### Request a:
Summarize the article on Germany's Skilled Immigration Act in two sentences.

The new German Skilled Immigration Act comes into force on 1 March. This article explains how it will affect employers.

On 1 March 2020, the Skilled Immigration Act will come into force in Germany. It will primarily amend the Residence Act (AufenthG) and therefore change the rules applicable to employers regarding the employment of third-country nationals. The Skilled Immigration Act aims to simplify and speed up the employment of skilled workers from outside the EU, EEA and Switzerland with a university degree or vocational training. We have therefore summarised the new rules relevant to employers that employ foreign skilled workers (or would like to do so) below.

Work/residence permit for qualified employment

From 1 March 2020, foreign skilled workers will be able to obtain a combined work and residence permit for qualified employment (s8, 18a, 18b paragraph 1, 39 of the new Residence Act) if they fulfil the following prerequisites:

1. They are a skilled worker with vocational training or a university degree, i.e:

  • They have either completed vocational training in Germany or hold an equivalent foreign vocational qualification.
  • They have obtained their university degree in Germany or hold a recognised or comparable foreign university degree. The employer can check whether a foreign university degree is recognised in Germany on the Anabin database. Formal recognition of a foreign vocational professional qualification may be required (on this, see the official website provided by the Federal Ministry for Economic Affairs).


They hold a concrete job offer (usually in the form of an offer letter or an employment contract).

Approval is granted by the Federal Employment Agency, which requires the following conditions to be fulfilled:

  • The skilled worker must not be employed under less favourable working conditions than comparable domestic employees.
  • The foreign national is employed as a skilled worker and his or her qualification enables them to conduct this employment.
  • The employment is conducted based on a local German employment contract (i.e. it must not be a secondment based solely on a foreign employment relationship).


if required: the foreign national holds a professional licence.

Settlement permit for skilled workers

Skilled workers with a work/residence permit for qualified employment will also be privileged with regards to obtaining a settlement permit (‘Niederlassungserlaubnis’), which does not have a time limit and therefore grants them the unlimited right to residence and uninhibited access to the labour market (s18c of the new Residence Act). If they have been in possession of a work/residence permit for qualified employment for four years (and if other conditions are met), they will be able to apply for a settlement permit. In normal circumstances, the settlement permit can only be obtained after five years (s9  of the new residence Act).

### Record excerpts:
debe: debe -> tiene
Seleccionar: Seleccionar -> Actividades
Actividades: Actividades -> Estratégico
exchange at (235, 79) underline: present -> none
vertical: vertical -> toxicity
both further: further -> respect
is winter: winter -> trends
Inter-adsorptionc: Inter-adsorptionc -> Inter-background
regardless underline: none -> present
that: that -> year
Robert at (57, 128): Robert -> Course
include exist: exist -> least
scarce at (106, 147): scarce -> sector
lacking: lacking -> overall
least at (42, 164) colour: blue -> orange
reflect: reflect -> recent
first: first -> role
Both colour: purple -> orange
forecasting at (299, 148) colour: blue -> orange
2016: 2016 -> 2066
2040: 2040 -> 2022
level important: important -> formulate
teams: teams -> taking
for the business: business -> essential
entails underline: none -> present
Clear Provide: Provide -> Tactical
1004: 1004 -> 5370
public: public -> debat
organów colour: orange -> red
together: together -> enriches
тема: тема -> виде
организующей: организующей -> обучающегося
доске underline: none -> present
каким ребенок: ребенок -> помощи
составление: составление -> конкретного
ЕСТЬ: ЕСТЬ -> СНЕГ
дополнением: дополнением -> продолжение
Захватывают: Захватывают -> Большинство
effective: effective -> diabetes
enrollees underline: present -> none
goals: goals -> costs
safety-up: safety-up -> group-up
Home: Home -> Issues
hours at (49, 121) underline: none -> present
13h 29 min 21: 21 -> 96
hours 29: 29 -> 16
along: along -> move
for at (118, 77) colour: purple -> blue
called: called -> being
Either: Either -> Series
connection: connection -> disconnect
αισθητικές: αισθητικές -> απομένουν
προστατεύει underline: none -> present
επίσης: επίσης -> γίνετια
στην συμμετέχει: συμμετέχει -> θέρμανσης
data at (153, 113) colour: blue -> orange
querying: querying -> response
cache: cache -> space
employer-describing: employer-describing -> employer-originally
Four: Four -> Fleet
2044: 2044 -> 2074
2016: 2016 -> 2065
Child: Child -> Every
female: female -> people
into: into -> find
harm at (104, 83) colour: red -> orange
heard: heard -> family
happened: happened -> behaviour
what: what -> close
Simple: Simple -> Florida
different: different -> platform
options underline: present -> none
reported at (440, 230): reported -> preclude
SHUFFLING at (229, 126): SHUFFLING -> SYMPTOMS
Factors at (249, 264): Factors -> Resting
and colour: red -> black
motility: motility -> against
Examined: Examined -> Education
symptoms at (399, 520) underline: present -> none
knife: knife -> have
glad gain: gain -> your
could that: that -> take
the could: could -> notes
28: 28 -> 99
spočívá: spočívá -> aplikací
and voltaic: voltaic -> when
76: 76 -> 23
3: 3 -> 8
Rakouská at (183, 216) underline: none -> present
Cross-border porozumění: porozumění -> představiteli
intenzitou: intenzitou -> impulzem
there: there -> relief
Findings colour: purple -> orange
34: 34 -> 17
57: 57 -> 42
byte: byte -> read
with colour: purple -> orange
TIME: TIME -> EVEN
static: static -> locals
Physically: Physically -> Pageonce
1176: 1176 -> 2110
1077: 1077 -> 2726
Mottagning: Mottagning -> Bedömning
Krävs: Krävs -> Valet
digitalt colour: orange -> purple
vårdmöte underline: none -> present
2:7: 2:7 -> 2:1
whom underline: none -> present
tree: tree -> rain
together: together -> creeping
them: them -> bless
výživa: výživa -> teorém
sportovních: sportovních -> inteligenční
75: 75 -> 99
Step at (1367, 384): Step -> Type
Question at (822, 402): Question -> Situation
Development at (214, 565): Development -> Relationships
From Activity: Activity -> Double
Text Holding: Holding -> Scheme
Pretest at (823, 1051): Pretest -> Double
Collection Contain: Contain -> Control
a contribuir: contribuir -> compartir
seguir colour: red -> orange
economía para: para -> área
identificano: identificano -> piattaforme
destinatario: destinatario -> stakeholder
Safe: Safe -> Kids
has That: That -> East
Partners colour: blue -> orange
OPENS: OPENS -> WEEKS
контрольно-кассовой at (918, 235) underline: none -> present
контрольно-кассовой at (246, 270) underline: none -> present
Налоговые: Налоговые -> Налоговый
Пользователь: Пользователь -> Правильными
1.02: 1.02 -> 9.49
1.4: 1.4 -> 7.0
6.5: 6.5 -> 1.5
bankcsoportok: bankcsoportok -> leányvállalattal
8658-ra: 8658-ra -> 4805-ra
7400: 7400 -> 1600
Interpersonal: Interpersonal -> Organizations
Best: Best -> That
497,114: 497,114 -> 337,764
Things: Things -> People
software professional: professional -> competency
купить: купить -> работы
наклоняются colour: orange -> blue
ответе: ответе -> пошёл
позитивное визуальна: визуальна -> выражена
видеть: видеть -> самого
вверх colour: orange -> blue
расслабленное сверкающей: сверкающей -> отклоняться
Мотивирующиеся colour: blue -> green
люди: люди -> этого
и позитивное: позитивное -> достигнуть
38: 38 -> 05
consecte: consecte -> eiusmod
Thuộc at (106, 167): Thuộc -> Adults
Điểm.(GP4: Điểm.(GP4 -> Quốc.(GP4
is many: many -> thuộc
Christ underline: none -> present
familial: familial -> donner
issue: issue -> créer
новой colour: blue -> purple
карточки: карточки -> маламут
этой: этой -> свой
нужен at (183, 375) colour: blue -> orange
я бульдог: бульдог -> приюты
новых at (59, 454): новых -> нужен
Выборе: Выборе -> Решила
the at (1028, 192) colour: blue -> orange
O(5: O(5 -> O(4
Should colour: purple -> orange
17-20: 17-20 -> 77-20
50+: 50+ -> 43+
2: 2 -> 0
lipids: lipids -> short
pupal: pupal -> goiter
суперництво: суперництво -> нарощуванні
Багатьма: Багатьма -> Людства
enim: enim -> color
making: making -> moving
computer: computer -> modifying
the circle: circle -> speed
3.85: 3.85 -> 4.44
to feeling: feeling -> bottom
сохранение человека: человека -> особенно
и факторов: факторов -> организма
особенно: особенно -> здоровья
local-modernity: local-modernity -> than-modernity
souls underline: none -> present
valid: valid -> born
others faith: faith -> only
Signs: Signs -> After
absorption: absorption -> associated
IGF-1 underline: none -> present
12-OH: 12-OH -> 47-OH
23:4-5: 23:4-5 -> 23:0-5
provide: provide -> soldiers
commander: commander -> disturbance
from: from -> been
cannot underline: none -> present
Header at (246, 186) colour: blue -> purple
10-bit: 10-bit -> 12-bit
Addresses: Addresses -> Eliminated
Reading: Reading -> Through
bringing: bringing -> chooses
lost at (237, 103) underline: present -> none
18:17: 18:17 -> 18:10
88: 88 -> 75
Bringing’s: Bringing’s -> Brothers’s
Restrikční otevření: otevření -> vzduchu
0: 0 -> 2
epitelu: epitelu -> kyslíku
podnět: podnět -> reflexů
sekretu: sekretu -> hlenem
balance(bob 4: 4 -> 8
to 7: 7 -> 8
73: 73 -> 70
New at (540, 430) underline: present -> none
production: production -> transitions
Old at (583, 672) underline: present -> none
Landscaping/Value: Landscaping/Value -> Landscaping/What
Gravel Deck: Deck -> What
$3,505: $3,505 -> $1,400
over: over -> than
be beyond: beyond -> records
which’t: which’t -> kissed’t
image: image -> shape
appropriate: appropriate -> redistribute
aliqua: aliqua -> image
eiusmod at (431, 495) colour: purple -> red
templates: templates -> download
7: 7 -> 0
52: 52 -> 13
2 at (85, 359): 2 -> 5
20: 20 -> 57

### Request b:
Copy out the records, starting at their first line and ending after the line that contains "is winter: winter -> trends", with both ends included and nothing else.

### Solution a:
Germany's Skilled Immigration Act, which comes into force on 1 March 2020, mainly amends the Residence Act to simplify and speed up the employment of skilled workers from outside the EU, EEA and Switzerland who have a university degree or vocational training. These workers can obtain a combined work and residence permit for qualified employment if they meet conditions that include a concrete job offer and approval by the Federal Employment Agency, and after four years with that permit they can apply for a settlement permit, which normally requires five years.

### Solution b:
debe: debe -> tiene
Seleccionar: Seleccionar -> Actividades
Actividades: Actividades -> Estratégico
exchange at (235, 79) underline: present -> none
vertical: vertical -> toxicity
both further: further -> respect
is winter: winter -> trends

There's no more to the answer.